§ **Exercise**
Check each line below for the word "Björn". How many have it? Answer with the number only.

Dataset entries
▬▬▬

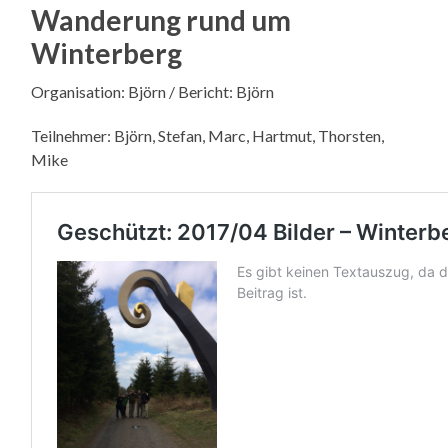
Wanderung rund um
Winterberg
Organisation: Björn / Bericht: Björn
Teilnehmer: Björn, Stefan, Marc, Hartmut, Thorsten,
Mike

▬▬▬

§ **Task result**
2